PEP 621 defines authors
and maintainers
lists in the pyproject.toml
file, and says of the transformation into core metadata:
If both email and name are provided, the value goes in Author-email/Maintainer-email as appropriate, with the format
{name} <{email}>
.
I’ve implemented this literally in Flit (PR) using Python string formatting. A contributor pointed out cases where it could go wrong, and pointed me to email.utils.formataddr()
as a more careful way to achieve the same thing. However, I found that this produces odd looking results with non-ASCII names ('=?utf-8?q?Zo=C3=AB?= <zoe@example.com>'
), and rejects non-ASCII email addresses altogether.
The core metadata spec says that both Author-email and Maintainer-email “can contain a name and e-mail address in the legal forms for a RFC-822 From:
header.” RFC 822 dates from 1982, and unsurprisingly, doesn’t appear to mention anything beyond ASCII (as far as I can see; I confess I haven’t read it all). There are newer standards for email which do allow non-ASCII characters.

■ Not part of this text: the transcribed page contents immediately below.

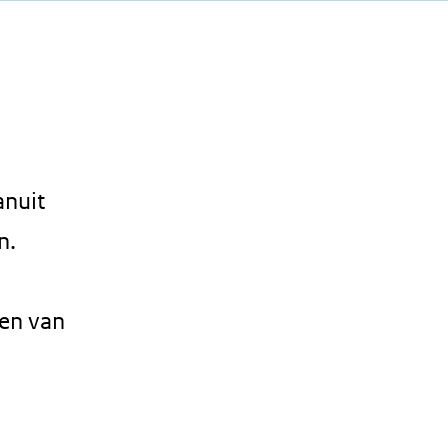
anuit
n.
len van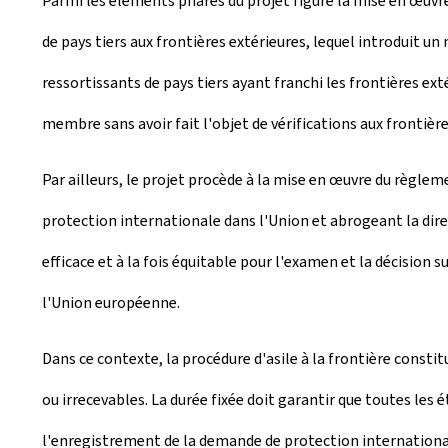
Parmi les éléments phares du projet figure la mise en œuvr
de pays tiers aux frontières extérieures, lequel introduit un
ressortissants de pays tiers ayant franchi les frontières ex
membre sans avoir fait l'objet de vérifications aux frontiè
Par ailleurs, le projet procède à la mise en œuvre du règl
protection internationale dans l'Union et abrogeant la direc
efficace et à la fois équitable pour l'examen et la décision
l'Union européenne.
Dans ce contexte, la procédure d'asile à la frontière consti
ou irrecevables. La durée fixée doit garantir que toutes les
l'enregistrement de la demande de protection internationa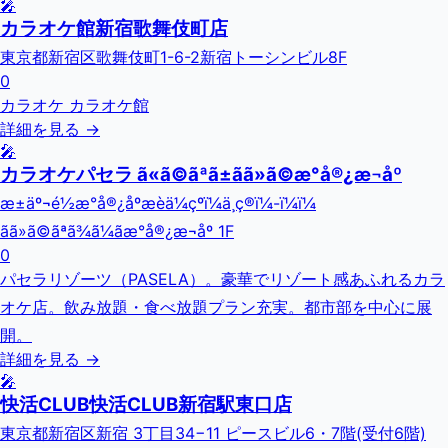
🎤
カラオケ館新宿歌舞伎町店
東京都新宿区歌舞伎町1-6-2新宿トーシンビル8F
0
カラオケ カラオケ館
詳細を見る →
🎤
カラオケパセラ ã«ã©ãªã±ãã»ã©æ°å®¿æ¬åº
æ±äº¬é½æ°å®¿åºæ­èä¼çºï¼ä¸ç®ï¼-ï¼ï¼
ãã»ã©ãªã¾ã¼ãæ°å®¿æ¬åº 1F
0
パセラリゾーツ（PASELA）。豪華でリゾート感あふれるカラ
オケ店。飲み放題・食べ放題プラン充実。都市部を中心に展
開。
詳細を見る →
🎤
快活CLUB快活CLUB新宿駅東口店
東京都新宿区新宿 3丁目34−11 ピースビル6・7階(受付6階)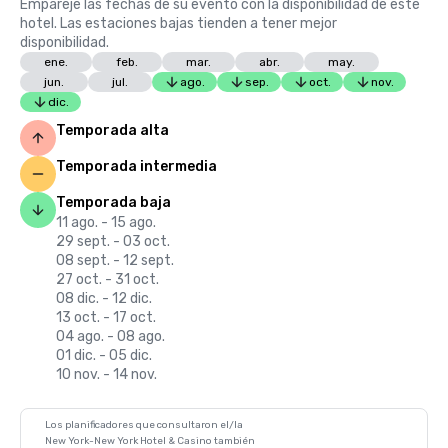
Empareje las fechas de su evento con la disponibilidad de este
hotel. Las estaciones bajas tienden a tener mejor
disponibilidad.
ene.
feb.
mar.
abr.
may.
jun.
jul.
ago.
sep.
oct.
nov.
dic.
Temporada alta
Temporada intermedia
Temporada baja
11 ago. - 15 ago.
29 sept. - 03 oct.
08 sept. - 12 sept.
27 oct. - 31 oct.
08 dic. - 12 dic.
13 oct. - 17 oct.
04 ago. - 08 ago.
01 dic. - 05 dic.
10 nov. - 14 nov.
Los planificadores que consultaron el/la
New York-New York Hotel & Casino también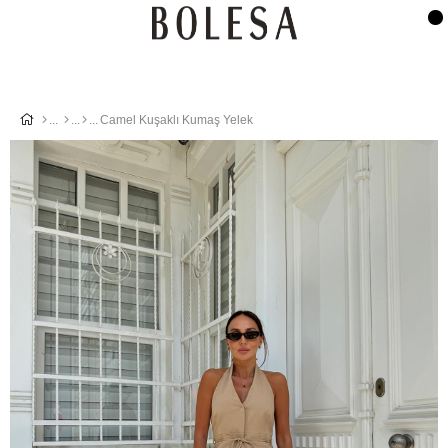
Camel Kuşaklı Kumaş Yelek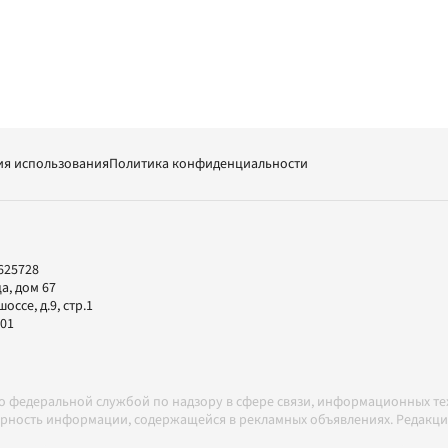
ия использования
Политика конфиденциальности
625728
а, дом 67
ссе, д.9, стр.1
-01
но федеральной службой по надзору в сфере связи, информационных т
товерность информации, содержащейся в рекламных объявлениях. Редак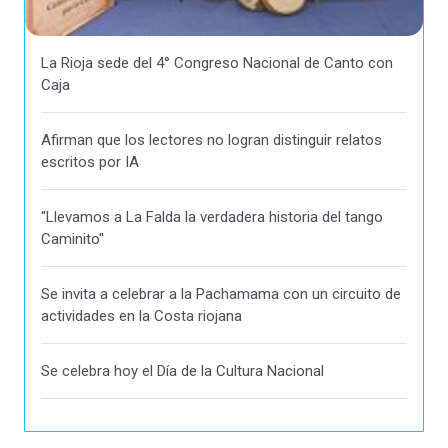
La Rioja sede del 4° Congreso Nacional de Canto con
Caja
Afirman que los lectores no logran distinguir relatos
escritos por IA
"Llevamos a La Falda la verdadera historia del tango
Caminito"
Se invita a celebrar a la Pachamama con un circuito de
actividades en la Costa riojana
Se celebra hoy el Día de la Cultura Nacional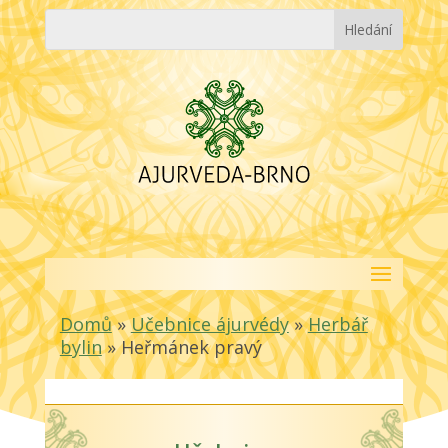
Domů
»
Učebnice ájurvédy
»
Herbář
bylin
»
Heřmánek pravý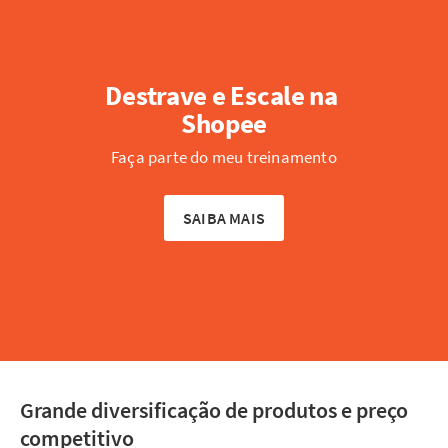
Destrave e Escale na 
Shopee
Faça parte do meu treinamento
SAIBA MAIS
Grande diversificação de produtos e preço
competitivo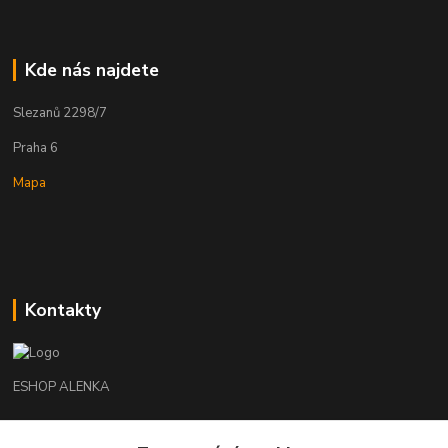
Kde nás najdete
Slezanů 2298/7
Praha 6
Mapa
Kontakty
ESHOP ALENKA
Ing. Martina Cikhartová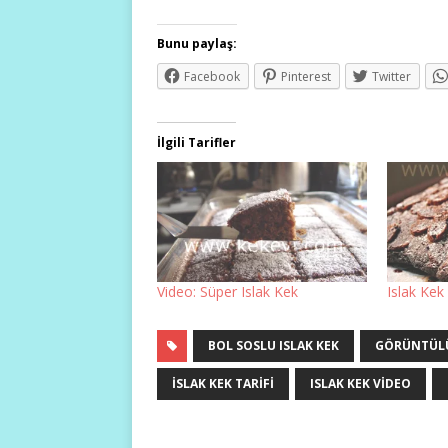
Bunu paylaş:
Facebook
Pinterest
Twitter
İlgili Tarifler
Video: Süper Islak Kek
Islak Kek 
BOL SOSLU ISLAK KEK
GÖRÜNTÜLÜ 
ISLAK KEK TARIFI
ISLAK KEK VIDEO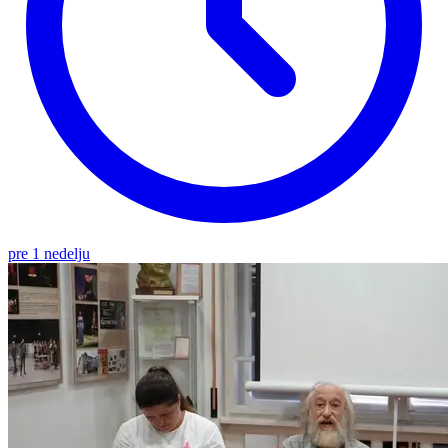
pre 1 nedelju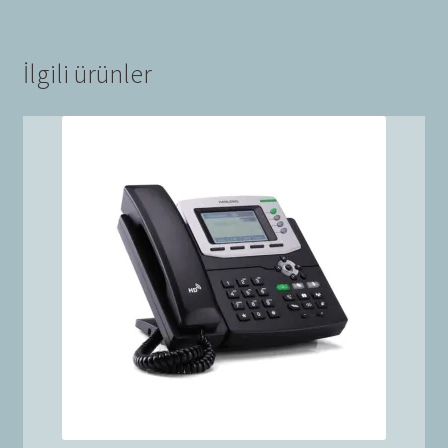
İlgili ürünler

This also goes for the core metadata format as a whole. PEP 241 (approaching its 20th birthday!) describes the format as “a single set of RFC-822 headers parseable by the rfc822.py module”, and I can’t see any changes to that in the subsequent PEPs. Do we take the email.parser
stdlib module as the successor to rfc822.py? And is there a good summary of what that expects, without reading the various RFCs?
To sum up:
- How should non-ASCII characters be represented in core metadata in general? Is it safe to write it as UTF-8, as Flit currently does? Or should it be escaped into a pure ASCII form?
- Are there special rules for non-ASCII characters in the Author-/Maintainer-email fields?
- Should we update the core metadata spec to clarify this?
- Should the wording I quoted from PEP 621 mention quoting/escaping?